Avec Bernard Buffet, auquel Jean-Claude Lamy consacre un ouvrage sous-titré « Le Samouraï », les regards croisés sont nécessaires. Il a été un personnage abondamment observé par les médias, en raison de sa vie privée et du caractère singulier mais populaire de son oeuvre. Il a été un peintre encensé à ses débuts, vilipendé ensuite. Enfin, âgé de soixante-dix ans, il se donna la mort, en s'asphyxiant dans un sac en plastique sur lequel son nom était imprimé et qu'il ferma hermétiquement autour de son cou.

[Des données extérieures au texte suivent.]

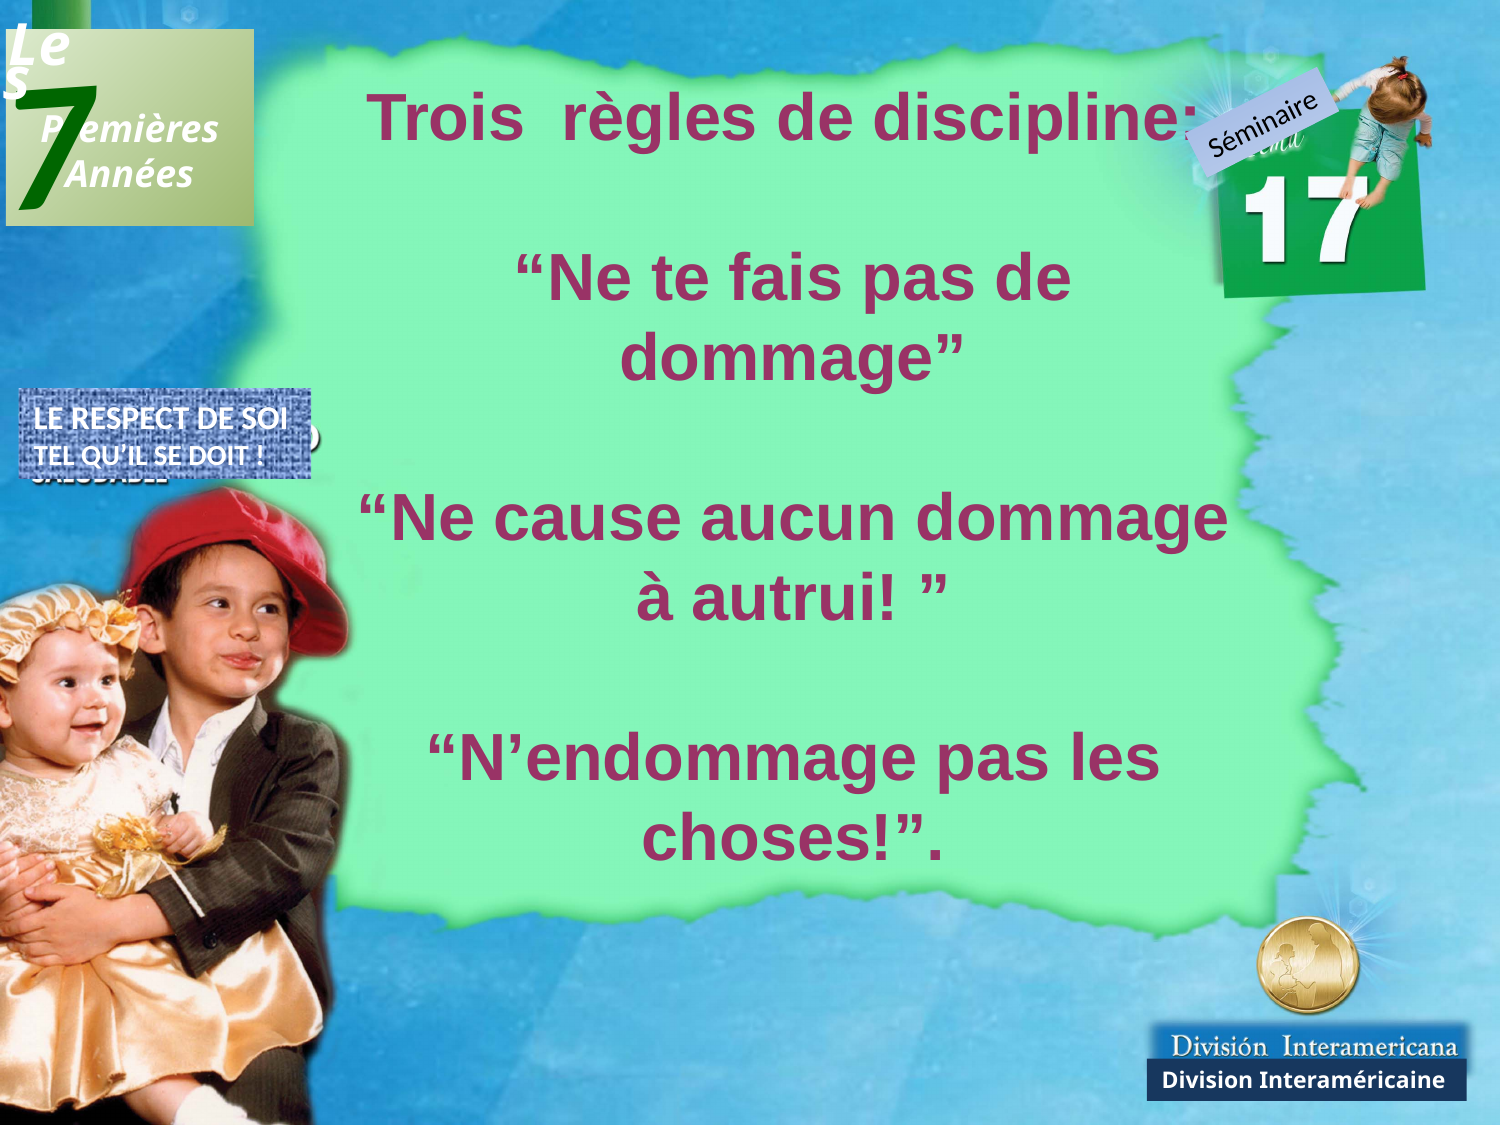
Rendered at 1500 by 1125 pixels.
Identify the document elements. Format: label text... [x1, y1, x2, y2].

picture [0, 0, 1500, 1125]
text_box LE RESPECT DE SOI TEL QU’IL SE DOIT ! [18, 388, 312, 479]
text_box Séminaire [1184, 66, 1340, 178]
text_box Division Interaméricaine [1146, 1058, 1467, 1101]
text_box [0, 17, 255, 256]
text_box Trois règles de discipline: “Ne te fais pas de dommage” “Ne cause aucun dommage à autrui! ” “N’endommage pas les choses!”. [324, 66, 1263, 961]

Le livre de Lamy n'est pas un plaidoyer univoque. Il cite largement les spécialistes et peintres qui n'ont pas aimé l'évolution du style de l'artiste, depuis Picasso (qui fut son voisin en Provence) jusqu'à la confrérie des critiques d'art. Mais, comme il aime logiquement son héros, il rappelle qu'Andy Warhol et pas mal d'autres étaient subjugués par le dessin et les traits noirs de Buffet. Et il décrit, minutieusement, une extraordinaire ascension. Né dans une famille parisienne originaire du Nord, Buffet, dont l'enfance fut sans joie, fait sa première exposition à l'âge de dix-huit ans, devient célèbre à vingt, quand il reçoit le prix de la Critique. A la galerie Drouant-David, le vieux Derain déclare : « Ce garçon fait à vingt ans ce que je voudrais faire à mon âge. » Tout s'accélère. Il se marie, se sépare de sa femme, rencontre Pierre Bergé, avec qui il vit pendant huit ans, dans l'entourage de Jean Giono, roule en Rolls et travaille toujours en dehors de Paris. En 1958, séparé de Pierre Bergé, il tombe à nouveau amoureux d'une femme, la romancière Annabel Schwob. Il l'épouse, ils ne se quitteront plus et adopteront trois enfants. A aucun moment, son activité ne faiblit, mais il se sentira blessé par la critique jusqu'à ce que, amateur de corrida, il se porte lui-même le coup fatal.

Pénétrer dans le silence

Le biographe privilégie les années 1950 et 1960, le temps des Sagan, Bardot, Vadim, qui interfère avec le temps de Bernard Buffet, cette période où le peintre brûle les étapes sans hiatus avec les révolutions de sa génération. Par pudeur, et sans doute parce qu'une vie sans histoire ne favorise pas l'anecdote, il consacre moins de place aux années avec Annabel, qui représentent pourtant presque la moitié de son existence. C'est le problème de la biographie : jusqu'où peut-on pénétrer dans le silence d'une vie ? L'essai de Jean-Claude Lamy, d'ailleurs très attaché à l'aspect chrétien de ce peintre de la misère spirituelle, n'en comble pas moins, brillamment, un vide ; c'est l'histoire attentive et sensible d'un artiste, avec, en arrière-plan, l'examen du tournoiement du goût et du discours esthétique.